Thanks for your comment Theresa. I had never heard that about abuse during potty training. That’s terrible and sad!
Saving money is a nice perk, but I definitely wouldn’t force a child who is not ready in the name of saving money. My thinking is that lots of people don’t even have potty training on their radar when their child is only two (I know I didn’t). Ever since disposable diapers became the standard, the age for potty training has gone up. Kids used to be potty trained earlier and in other countries they still are. I don’t think a child who isn’t potty trained at two is abnormal (in fact, compared to their peers they are probably more normal). If I hadn’t had a friend who potty trained her daughter early, I wouldn’t have even thought to see if my daughter was ready. My idea behind this post was to get people to consider trying early potty training. Thank you for bringing out another side.

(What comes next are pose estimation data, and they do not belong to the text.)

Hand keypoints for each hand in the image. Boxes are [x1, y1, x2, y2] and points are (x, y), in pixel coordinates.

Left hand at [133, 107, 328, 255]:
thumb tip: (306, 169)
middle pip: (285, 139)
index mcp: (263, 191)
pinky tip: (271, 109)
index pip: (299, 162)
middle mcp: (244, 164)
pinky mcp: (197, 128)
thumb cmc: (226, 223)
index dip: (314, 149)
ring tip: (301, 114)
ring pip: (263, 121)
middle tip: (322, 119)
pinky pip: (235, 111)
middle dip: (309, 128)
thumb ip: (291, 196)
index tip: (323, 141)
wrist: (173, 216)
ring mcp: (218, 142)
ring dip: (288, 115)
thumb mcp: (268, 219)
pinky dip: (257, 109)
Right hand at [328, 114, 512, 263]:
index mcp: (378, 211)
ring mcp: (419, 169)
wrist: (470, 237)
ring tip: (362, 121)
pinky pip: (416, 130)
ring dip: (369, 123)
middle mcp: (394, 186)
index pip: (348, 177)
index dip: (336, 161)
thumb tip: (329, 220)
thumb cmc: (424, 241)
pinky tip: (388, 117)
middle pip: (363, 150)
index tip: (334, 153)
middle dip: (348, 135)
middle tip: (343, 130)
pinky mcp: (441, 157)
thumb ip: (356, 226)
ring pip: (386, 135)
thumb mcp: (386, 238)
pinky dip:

Emily @ Simple Cheap Mom says
We tried potty training early when our daughter seemed interested, around 20 months. She ended up being traumatised by seeing the poop leaving her body and refused to give it another shot until she was 2 and a half. We still need a diaper at night and she’s almost three. I definitely agree that early potty training is great, simple and cheap, but it doesn’t always go as planned. I’m happy that we tried it and I’m so excited to be done with diapers!
I love looking at those estimates for the cost to raise kids because the numbers are so high! Makes me feel like we’re doing a really great job!
Sarah @ little bus on the prairie says
That happened to my son, too! He was terribly confused when he looked in the toilet and saw something ELSE in there. We’re still working on it 🙂
Poor girl! Potty training doesn’t always go as planned. That’s great that you gave it a try when she seemed interested. You never know until you try!
Mrs SSC says
I totally agree with you on this one! Plus – who wants to deal with diapers any longer than necessary? For the most part my son was potty trained by about 2 1/2, except for a minor regression because some of the other boys in his class were still in diapers so he thought big boys were supposed to wear diapers. My baby girl is 18 months now, and is definitely on her way to being potty trained…
We have those build in seats also, and they are awesome! My parents even bought one for their house for when we visit!
That’s awesome that Grandpa and Grandma’s house has a built-in kids potty seat too!